ECLI:NL:HR:2014:27

Hoge Raad

Datum uitspraak
7 januari 2014
Publicatiedatum
7 januari 2014
Zaaknummer
12/01320
Instantie
Hoge Raad
Type
Uitspraak
Rechtsgebied
Strafrecht
Procedures
  • Cassatie
Vindplaatsen
  • Rechtspraak.nl
AI samenvatting door LexboostAutomatisch gegenereerd

Vernietiging van de strafoplegging wegens niet-naleving van de terugkeerrichtlijn

In deze zaak heeft de Hoge Raad op 7 januari 2014 uitspraak gedaan in een cassatieprocedure tegen een arrest van het Gerechtshof te Arnhem. De verdachte, geboren in 1975, was eerder veroordeeld tot een onvoorwaardelijke gevangenisstraf wegens handelen in strijd met artikel 197 (oud) van het Wetboek van Strafrecht. De verdediging, vertegenwoordigd door mr. V. Senczuk, had een middel van cassatie voorgesteld, maar de waarnemend Advocaat-Generaal J. Wortel concludeerde tot verwerping van het beroep. De Hoge Raad oordeelde dat het middel niet tot cassatie kon leiden, omdat het geen rechtsvragen in het belang van de rechtseenheid of rechtsontwikkeling aan de orde stelde.

Echter, ambtshalve heeft de Hoge Raad de bestreden uitspraak beoordeeld. In eerdere arresten had de Hoge Raad geoordeeld dat de rechter die een onvoorwaardelijke gevangenisstraf oplegt, zich moet vergewissen dat de stappen van de terugkeerprocedure zijn doorlopen, zoals vastgelegd in de terugkeerrichtlijn. Uit het bestreden arrest bleek niet dat het Hof deze stappen had gecontroleerd. Aangezien de cassatieschriftuur vóór 21 mei 2013 was ingekomen, besloot de Hoge Raad om de bestreden uitspraak te vernietigen, maar uitsluitend wat betreft de strafoplegging.

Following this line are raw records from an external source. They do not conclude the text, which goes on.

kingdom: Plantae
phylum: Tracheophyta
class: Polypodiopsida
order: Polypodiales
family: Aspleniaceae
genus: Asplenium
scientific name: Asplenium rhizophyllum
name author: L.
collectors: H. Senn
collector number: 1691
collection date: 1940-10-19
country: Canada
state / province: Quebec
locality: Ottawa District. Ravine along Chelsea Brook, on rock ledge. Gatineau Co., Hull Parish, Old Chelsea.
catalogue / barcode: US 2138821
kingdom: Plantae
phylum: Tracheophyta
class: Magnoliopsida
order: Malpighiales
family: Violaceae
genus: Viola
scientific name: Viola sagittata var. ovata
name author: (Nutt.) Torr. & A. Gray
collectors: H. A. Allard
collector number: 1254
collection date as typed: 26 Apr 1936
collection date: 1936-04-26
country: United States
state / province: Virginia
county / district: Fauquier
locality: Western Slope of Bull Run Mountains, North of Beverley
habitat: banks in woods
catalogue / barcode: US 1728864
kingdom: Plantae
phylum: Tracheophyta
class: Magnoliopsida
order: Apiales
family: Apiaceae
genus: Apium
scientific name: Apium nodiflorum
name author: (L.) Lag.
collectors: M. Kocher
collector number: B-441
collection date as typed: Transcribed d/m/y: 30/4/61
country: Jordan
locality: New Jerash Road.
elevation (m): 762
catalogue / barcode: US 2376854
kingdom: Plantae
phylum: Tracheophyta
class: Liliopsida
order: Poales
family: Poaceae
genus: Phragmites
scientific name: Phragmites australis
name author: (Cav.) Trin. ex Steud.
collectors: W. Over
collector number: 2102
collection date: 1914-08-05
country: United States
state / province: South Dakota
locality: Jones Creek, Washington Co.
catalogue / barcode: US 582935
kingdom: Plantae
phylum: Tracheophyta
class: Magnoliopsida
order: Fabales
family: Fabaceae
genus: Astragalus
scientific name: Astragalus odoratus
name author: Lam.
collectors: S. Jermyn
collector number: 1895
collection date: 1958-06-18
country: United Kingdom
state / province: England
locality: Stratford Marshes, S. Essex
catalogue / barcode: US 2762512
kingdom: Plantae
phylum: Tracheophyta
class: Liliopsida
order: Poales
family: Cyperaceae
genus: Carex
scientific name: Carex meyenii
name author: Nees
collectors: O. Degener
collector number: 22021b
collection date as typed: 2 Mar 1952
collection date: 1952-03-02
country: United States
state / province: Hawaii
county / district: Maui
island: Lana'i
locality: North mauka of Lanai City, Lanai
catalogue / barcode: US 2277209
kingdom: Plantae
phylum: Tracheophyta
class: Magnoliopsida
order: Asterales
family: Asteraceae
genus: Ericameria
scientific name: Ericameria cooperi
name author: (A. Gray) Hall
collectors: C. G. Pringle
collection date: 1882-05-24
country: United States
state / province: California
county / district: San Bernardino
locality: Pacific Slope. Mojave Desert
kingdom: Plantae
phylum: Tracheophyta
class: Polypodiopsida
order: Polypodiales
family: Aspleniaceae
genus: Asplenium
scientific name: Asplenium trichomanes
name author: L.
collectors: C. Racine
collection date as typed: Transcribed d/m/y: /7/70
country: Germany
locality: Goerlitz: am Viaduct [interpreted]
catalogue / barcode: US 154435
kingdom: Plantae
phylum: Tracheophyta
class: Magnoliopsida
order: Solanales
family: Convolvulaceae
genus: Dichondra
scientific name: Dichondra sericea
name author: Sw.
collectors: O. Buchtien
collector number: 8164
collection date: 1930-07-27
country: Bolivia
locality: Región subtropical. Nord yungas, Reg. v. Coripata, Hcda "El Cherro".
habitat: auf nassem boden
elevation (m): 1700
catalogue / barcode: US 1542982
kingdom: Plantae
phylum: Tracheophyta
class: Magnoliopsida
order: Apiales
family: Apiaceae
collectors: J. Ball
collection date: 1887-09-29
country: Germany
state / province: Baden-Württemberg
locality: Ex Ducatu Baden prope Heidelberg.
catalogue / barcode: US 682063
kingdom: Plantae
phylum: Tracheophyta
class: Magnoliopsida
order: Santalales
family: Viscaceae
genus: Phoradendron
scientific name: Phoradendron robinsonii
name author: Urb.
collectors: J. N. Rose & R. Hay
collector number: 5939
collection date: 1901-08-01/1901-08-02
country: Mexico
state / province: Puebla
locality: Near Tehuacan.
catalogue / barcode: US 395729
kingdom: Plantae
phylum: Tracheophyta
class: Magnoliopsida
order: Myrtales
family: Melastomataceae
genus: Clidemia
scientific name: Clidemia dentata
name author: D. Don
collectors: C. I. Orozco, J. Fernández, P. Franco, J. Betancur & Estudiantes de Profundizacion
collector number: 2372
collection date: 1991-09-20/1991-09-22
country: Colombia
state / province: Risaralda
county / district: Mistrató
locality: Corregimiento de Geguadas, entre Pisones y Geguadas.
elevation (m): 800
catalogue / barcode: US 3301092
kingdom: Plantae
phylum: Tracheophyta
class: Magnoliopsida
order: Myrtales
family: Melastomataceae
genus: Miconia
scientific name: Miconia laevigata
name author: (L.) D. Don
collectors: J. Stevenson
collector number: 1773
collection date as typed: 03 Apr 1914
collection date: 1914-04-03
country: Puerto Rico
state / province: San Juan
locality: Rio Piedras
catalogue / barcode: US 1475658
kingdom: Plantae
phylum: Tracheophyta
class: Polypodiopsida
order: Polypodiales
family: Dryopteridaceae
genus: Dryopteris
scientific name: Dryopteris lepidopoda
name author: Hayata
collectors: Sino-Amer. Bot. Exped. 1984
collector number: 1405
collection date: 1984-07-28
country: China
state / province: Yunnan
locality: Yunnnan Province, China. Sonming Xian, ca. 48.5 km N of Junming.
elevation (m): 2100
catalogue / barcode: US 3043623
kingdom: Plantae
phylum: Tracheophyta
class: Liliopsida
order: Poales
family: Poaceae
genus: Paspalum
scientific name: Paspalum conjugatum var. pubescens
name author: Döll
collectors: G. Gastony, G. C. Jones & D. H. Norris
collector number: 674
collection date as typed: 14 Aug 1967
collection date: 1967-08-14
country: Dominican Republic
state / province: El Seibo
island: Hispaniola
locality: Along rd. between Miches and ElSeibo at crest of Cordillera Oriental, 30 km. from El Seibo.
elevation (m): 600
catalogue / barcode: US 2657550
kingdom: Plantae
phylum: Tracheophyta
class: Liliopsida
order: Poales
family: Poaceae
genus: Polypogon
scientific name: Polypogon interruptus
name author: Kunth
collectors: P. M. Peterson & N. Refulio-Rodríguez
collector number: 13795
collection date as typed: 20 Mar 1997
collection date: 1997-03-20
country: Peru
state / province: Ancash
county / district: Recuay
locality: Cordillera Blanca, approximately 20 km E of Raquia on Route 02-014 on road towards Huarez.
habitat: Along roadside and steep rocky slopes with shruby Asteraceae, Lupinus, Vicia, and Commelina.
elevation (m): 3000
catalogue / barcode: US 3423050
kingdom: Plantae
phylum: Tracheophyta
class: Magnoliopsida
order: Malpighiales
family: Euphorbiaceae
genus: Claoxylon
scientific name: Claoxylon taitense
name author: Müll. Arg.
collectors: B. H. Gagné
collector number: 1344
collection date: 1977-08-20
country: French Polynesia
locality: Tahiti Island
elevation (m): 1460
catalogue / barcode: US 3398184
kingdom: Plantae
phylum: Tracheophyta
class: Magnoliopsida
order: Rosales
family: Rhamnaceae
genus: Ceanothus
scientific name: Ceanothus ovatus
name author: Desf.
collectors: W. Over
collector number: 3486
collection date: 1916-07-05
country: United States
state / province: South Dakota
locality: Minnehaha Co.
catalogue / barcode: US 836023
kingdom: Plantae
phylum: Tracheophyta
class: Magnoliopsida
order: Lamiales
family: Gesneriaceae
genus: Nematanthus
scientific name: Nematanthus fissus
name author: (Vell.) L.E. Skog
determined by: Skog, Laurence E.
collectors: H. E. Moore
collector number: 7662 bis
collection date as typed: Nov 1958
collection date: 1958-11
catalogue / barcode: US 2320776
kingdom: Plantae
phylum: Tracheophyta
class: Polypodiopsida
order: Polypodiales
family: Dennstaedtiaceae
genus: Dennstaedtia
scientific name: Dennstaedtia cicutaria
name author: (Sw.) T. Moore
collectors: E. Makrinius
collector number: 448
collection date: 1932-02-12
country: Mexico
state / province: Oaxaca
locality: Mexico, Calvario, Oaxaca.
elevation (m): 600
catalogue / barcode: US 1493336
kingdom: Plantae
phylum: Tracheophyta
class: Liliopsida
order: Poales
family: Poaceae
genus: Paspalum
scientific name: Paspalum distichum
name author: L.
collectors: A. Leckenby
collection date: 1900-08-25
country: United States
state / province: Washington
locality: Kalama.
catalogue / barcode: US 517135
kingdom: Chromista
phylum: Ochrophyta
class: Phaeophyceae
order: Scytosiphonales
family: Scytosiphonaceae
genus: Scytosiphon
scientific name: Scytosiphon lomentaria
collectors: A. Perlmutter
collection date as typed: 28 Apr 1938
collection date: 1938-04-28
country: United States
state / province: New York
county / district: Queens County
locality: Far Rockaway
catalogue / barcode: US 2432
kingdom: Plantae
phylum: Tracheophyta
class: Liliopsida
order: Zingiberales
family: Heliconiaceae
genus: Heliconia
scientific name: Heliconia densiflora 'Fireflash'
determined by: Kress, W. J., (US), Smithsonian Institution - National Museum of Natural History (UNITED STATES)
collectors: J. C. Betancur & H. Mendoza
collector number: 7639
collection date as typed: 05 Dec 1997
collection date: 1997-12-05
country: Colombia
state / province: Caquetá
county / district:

De Hoge Raad heeft de zaak terugverwezen naar het Gerechtshof Arnhem-Leeuwarden, zittingsplaats Arnhem, zodat de zaak in zoverre opnieuw kan worden berecht en afgedaan. De Hoge Raad verwerpt het beroep voor het overige. Deze uitspraak benadrukt het belang van de naleving van de terugkeerrichtlijn in strafzaken en de verantwoordelijkheden van de rechter bij het opleggen van straffen.

Uitspraak

7 januari 2014
Strafkamer
nr. S 12/01320
SLU
Hoge Raad der Nederlanden
Arrest
op het beroep in cassatie tegen een arrest van het Gerechtshof te Arnhem van 28 februari 2012, nummer 21/000536-11, in de strafzaak tegen:
[verdachte], geboren te [geboorteplaats] op [geboortedatum] 1975.

1.Geding in cassatie

Het beroep is ingesteld door de verdachte. Namens deze heeft mr. V. Senczuk, advocaat te Utrecht, bij schriftuur een middel van cassatie voorgesteld. De schriftuur is aan dit arrest gehecht en maakt daarvan deel uit.
De waarnemend Advocaat-Generaal J. Wortel heeft geconcludeerd tot verwerping van het beroep.
De raadsman heeft daarop schriftelijk gereageerd.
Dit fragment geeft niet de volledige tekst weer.